Ist ein Kahlkopf entstellend? Mann mit Glatze klagt auf Perücke
22.04.2015, 16:20 UhrSeit Jahrzehnten leidet ein Mann unter seiner krankheitsbedingten Glatze. Als er Mitte 70 ist, will die Krankenkasse ihm keine Perücke mehr bezahlen. Vor Gericht scheitert der Mann. Müssen Männer also mit ihrem Kahlkopf leben?

Fast bei jedem Mann werden die Haare im Laufe des Lebens schütter. Vollständiger Haarausfall ist aber eher selten.
Kurt H. ist verzweifelt. "Die Leute gucken und sagen: "Da kommt der mit der Glatze." Ich verkrafte das nervlich nicht", sagt der 76-Jährige aus Contwig in Rheinland-Pfalz. Seit 32 Jahren leidet er an vollständiger Haarlosigkeit - kein Bart, keine Wimpern, keine Augenbrauen. Bis 2006 hat die Krankenkasse über Jahrzehnte Zuschüsse für seine Perücken gezahlt. "Ich muss eine Perücke tragen, wenn ich rausgehe. Ich kann doch nicht immer Mütze tragen bei Sonne", sagt er. Doch als im Jahr 2011 eine neue Perücke fällig ist, lehnt die AOK Rheinland-Pfalz seinen Antrag ab. Zu Recht, wie das Bundessozialgericht (BSG) in Kassel entschieden hat.
Die Haarlosigkeit habe bei H. keine entstellende Wirkung, begründete der 3. Senat das Urteil. Dass der Betroffene das anders empfinde, sei nicht maßgeblich. Bei Bedarf zahle ihm die Kasse eine psychologische Behandlung, aber eben nicht die Perücke.
Er sei traurig über das Urteil, sagte H. der Presse. Fotografieren lassen will er sich nicht. Ist Glatze nun sexy oder müssen Männer da einfach durch? Geschmacksfrage. Grundsätzlich aber können Männer in bestimmten Fällen eine Perücke von der Krankenkasse bezahlt bekommen. Allerdings muss eine Krankheit vorliegen und der unbehaarte Kopf muss eine entstellende Wirkung haben, wie das Bundessozialgericht entschied. Das sei in der Regel aber allenfalls bei Jugendlichen und jungen Männern der Fall und auch nur dann, wenn die komplette Gesichtsbehaarung fehle.

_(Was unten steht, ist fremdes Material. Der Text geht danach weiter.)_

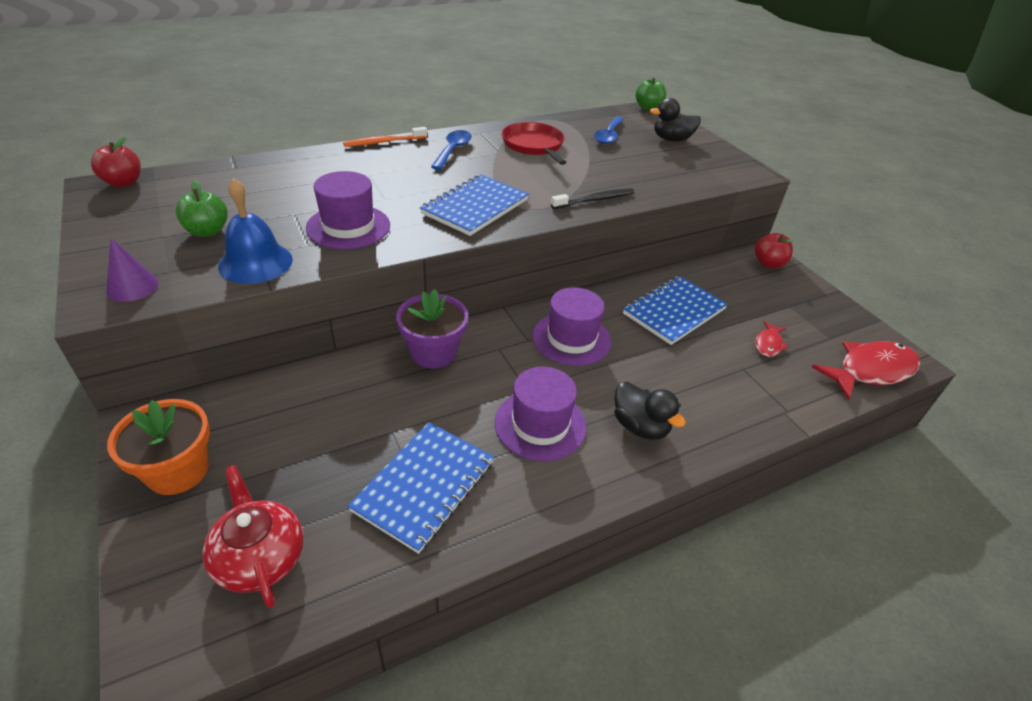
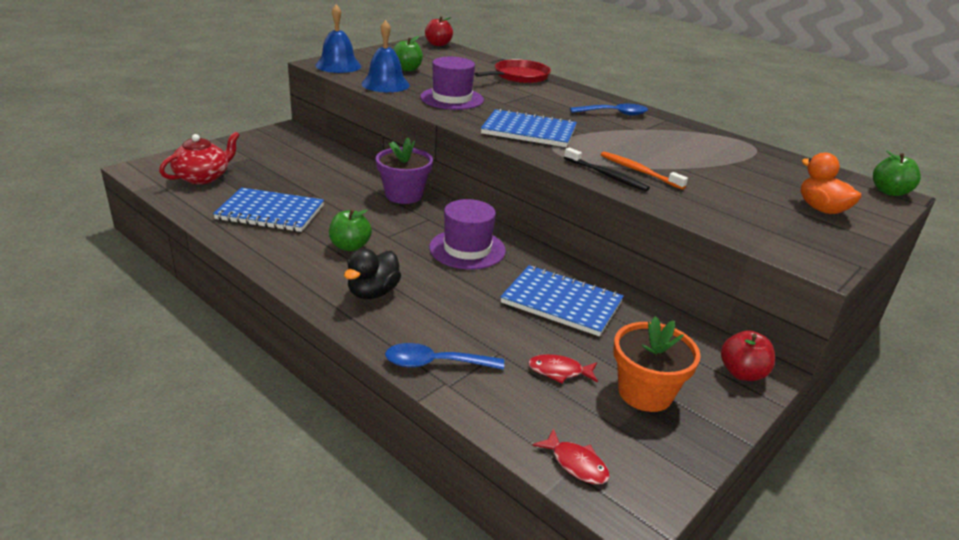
camera: 70 degrees right, 10 degrees down
purple cone [106,238,159,302] -> blue bell [315,5,362,73]
orange flower pot [107,399,210,495] -> orange flower pot moved to [613,316,701,412]
orange toothbrush [343,127,427,147] -> orange toothbrush moved to [601,152,688,190]
purple hat [494,367,586,461] -> green apple [329,209,372,251]
red pan [502,122,567,165] -> red pan moved to [475,59,551,83]
blue spoon [594,117,624,144] -> blue spoon moved to [385,343,504,370]
black duck [650,98,701,142] -> orange duck [801,152,861,214]
red fish [812,341,920,400] -> red fish [533,428,610,484], size x0.50

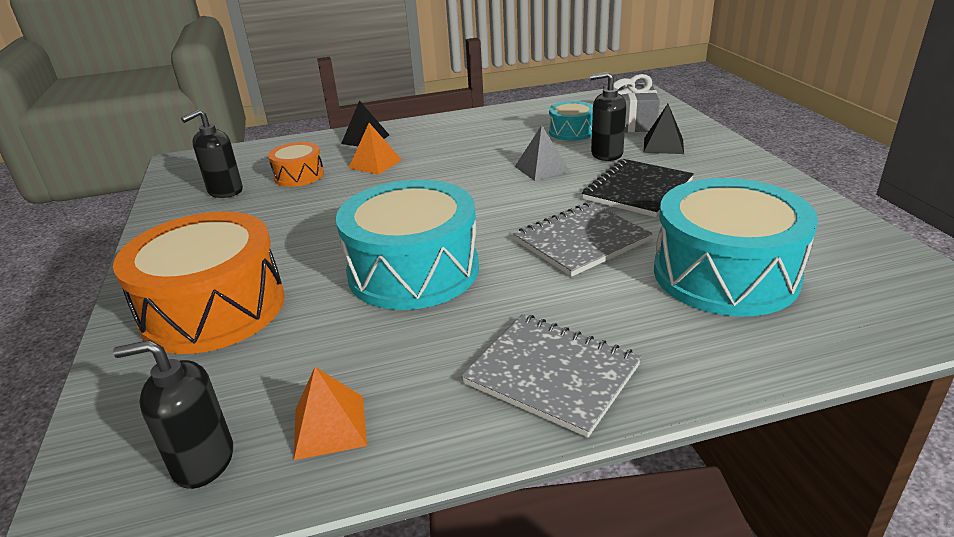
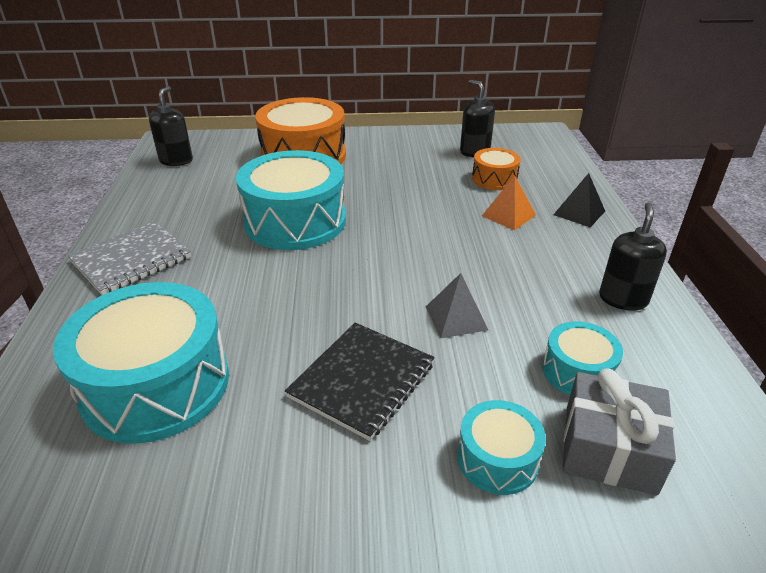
camera: 100 degrees right, 5 degrees up
orange pyramid [294,367,367,460] -> none
grey notebook [514,202,653,277] -> none
black notebook [582,159,694,217] -> black notebook turned 75 degrees clockwise [285,322,434,441]
black soap dispenser [590,72,626,161] -> black soap dispenser moved to [599,203,667,311]
black pyramid [644,104,684,154] -> turquoise drum [457,400,546,495]

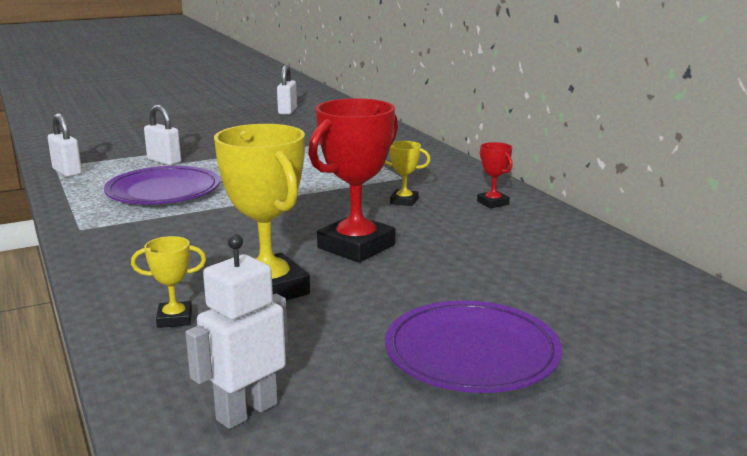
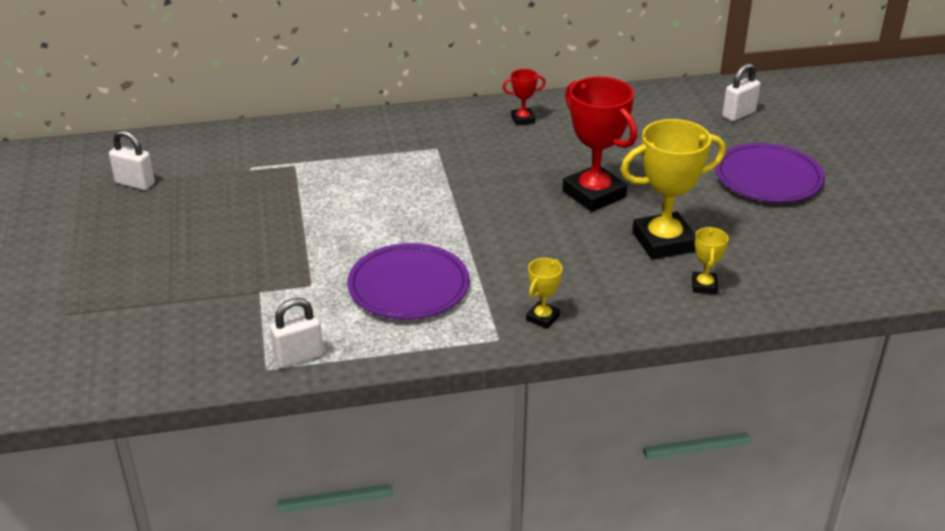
camera: 75 degrees left, 15 degrees up
white padlock [144,105,181,165] -> white padlock moved to [722,63,760,121]
white robot [185,234,288,429] -> none
yellow trophy [385,141,430,206] -> yellow trophy moved to [526,258,562,329]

Frauen bekommen Zweitfrisur
Eine "normale" Glatze wie bei vielen älteren Männern reicht also nicht. Weil bei Männern viel öfter "die Stirn wächst" als bei Frauen, ist eine Glatze auch eher hinzunehmen. Bei Frauen komme Kahlheit aus biologischen Gründen nämlich äußerst selten vor und wirke auch nur bei ihnen entstellend. Für sie könne die unfreiwillige Haarlosigkeit ein "ernsthaftes Außenseiterproblem" sein und eine Perücke rechtfertigen, so das Gericht.
Eine Ungleichbehandlung zwischen Jungen und Alten oder zwischen Männern und Frauen sehen die Bundesrichter darin nicht. Bei Kurt H. bestehe kein Anspruch, auch weil die Perücke nicht der Sicherung des Erfolgs der Krankheitsbehandlung diene.
Im BSG wurde die Debatte so emotional wie wohl selten in einem Bundesgericht geführt: Es ging um krebskranke Kinder mit Glatzen, um die irische Sängerin Sinéad O'Connor, die bewusst Glatze trug, oder um Fußball-Trainer Jürgen Klopp, der eine Haartransplantation machen ließ. "Was ist mit Transsexuellen, die sich in ihrem Körper nicht wohlfühlen und eine Geschlechtsumwandlung bezahlt bekommen?", fragte Ursula Krimmel vom Sozialverband VdK, die H. vor Gericht vertrat.
Michaela Kunz von der AOK Rheinland-Pfalz dagegen betonte, dass Leute ihn anschauten, das sei das subjektive Empfinden des Klägers. Er könne sich bei Bedarf psychologisch behandeln lassen. Dass eine solche Behandlung vermutlich teurer wäre als eine Perücke, lässt Kunz nicht gelten. "Das ist manchmal so. Wir müssen uns an die Vorschriften halten." H. will nicht mit seiner Glatze leben. Er hat die 820 Euro für seine letzte Kunsthaarperücke lieber selbst bezahlt.